Half the city is housed in these turn-of-some-century buildings and the others are glass and steel but you walk around the corner in London, you can be gobsmacked with history. The law offices in Holborn sit around a chapel and its crypt, where a few dozen past members of the royal council are interred. You can literally walk three steps away from a skyscraper in this town and be standing on a tomb that's been there, chiseled in calligraphy, since 1743. Look at how cute we are in America, making such a big deal about our hundred year old rail stations and our centennial. The oldest tailor in London was founded in 1689. I have photographic proof.

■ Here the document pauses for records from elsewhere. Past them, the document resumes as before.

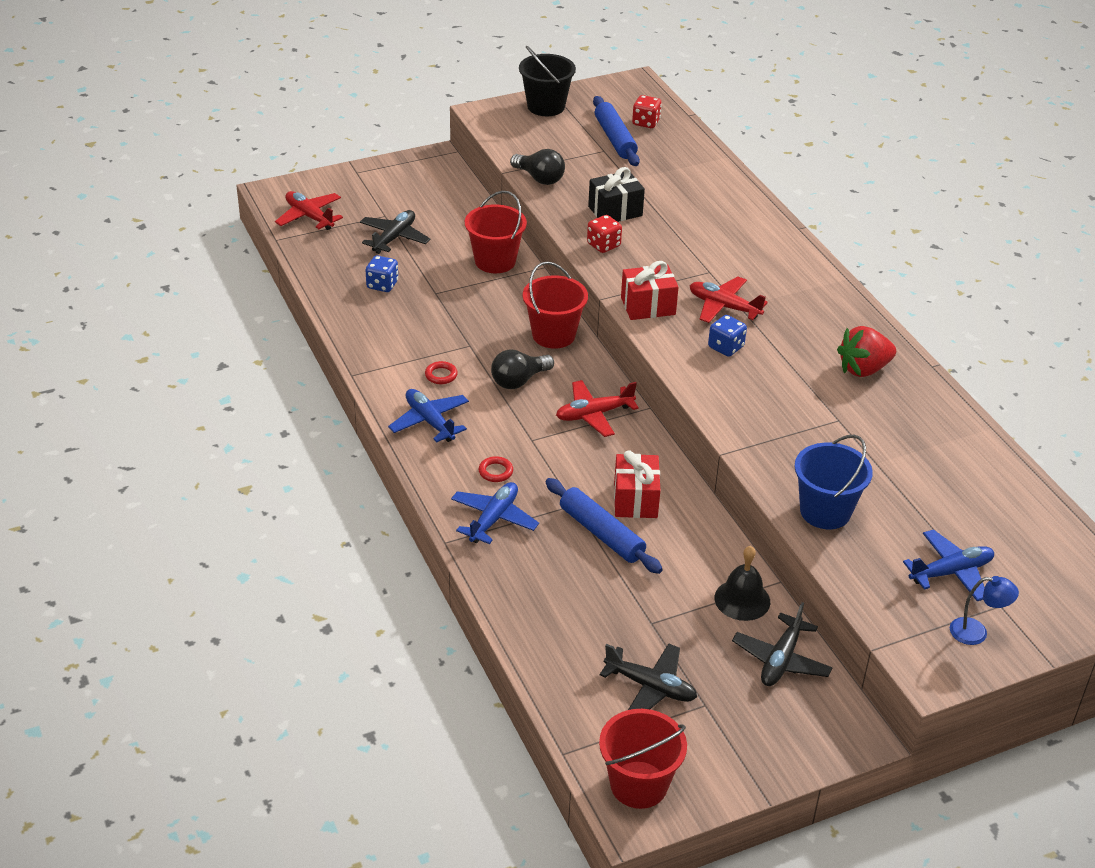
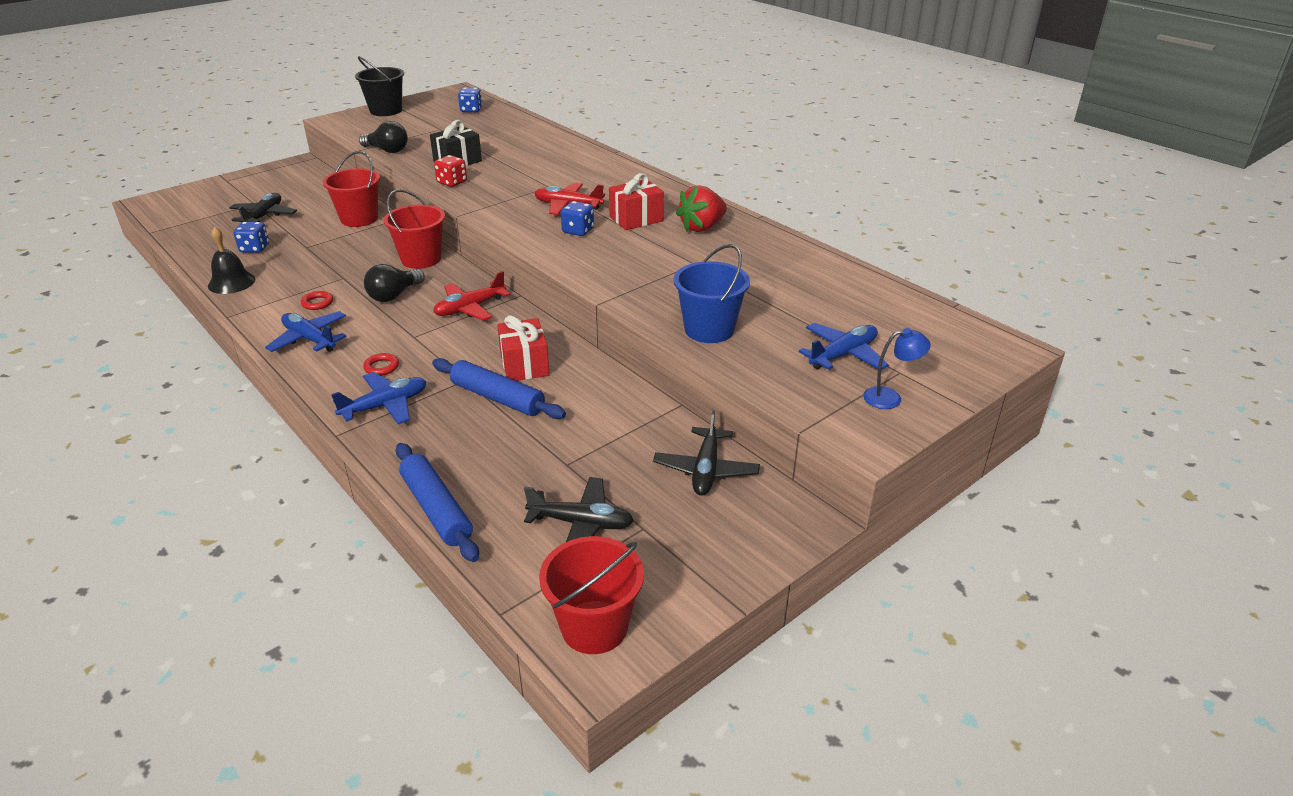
camera: 15 degrees left, 5 degrees down
(309, 217) = (182, 213): red plane -> none
(493, 519) = (385, 406): blue plane -> blue plane turned 45 degrees clockwise
(615, 139) = (448, 121): blue rolling pin -> blue rolling pin (436, 509)
(646, 122) = (471, 110): red dice -> blue dice
(648, 306) = (501, 214): red gift -> red gift (636, 219)
(742, 599) = (650, 426): black bell -> black bell (231, 282)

We found the pub, and our abandoned tour group making their way up to it's marble doorstep with poorly suppressed giggles and one giant conspicuous shopping bag. Some other familiar faces where there, and as the group continued past the pub for some (un)familiar sights of near-ancient chapels and a crypt full of Silks, we gathered around the tour guide and his fanny-pack microphone. Tom crept up behind Claire en-route. "Been doing some shopping, I see?" But everything sounds so much less dangerous in his jolly British accent. But his smirk totally crossed the T on the SHITHEAD stamp on my forehead.
But some well deserved ribbing over the American pronunciation of 'herb' and a one stolen chip, and we're on fine ground with Tom. He must deal with so much worse anyway. I know how art students can be.
Then 4PM in the Knight's Templar pub and free pints for all! School bought us all a pint of beer. Let me repeat that for you. School bought all one hundred twenty of us a pint of beer. Sure is was a chain bar and they offered alcoholic cider--is this your idea of a good time, Britain? It tastes like sour apple juice and piss. And Coldwater Creek wine on tap? I don't even know how to form words in response to that.
Props to you, UAL, for trying so hard to make us happy, but we do not need an entire week of orientation activities to get us acclimated to the city when the majority of us have been getting drunk in pubs since we moved in when the tenancy contracts started three weeks ago.
But points for the effort. And you bought me a pint, so, cheers.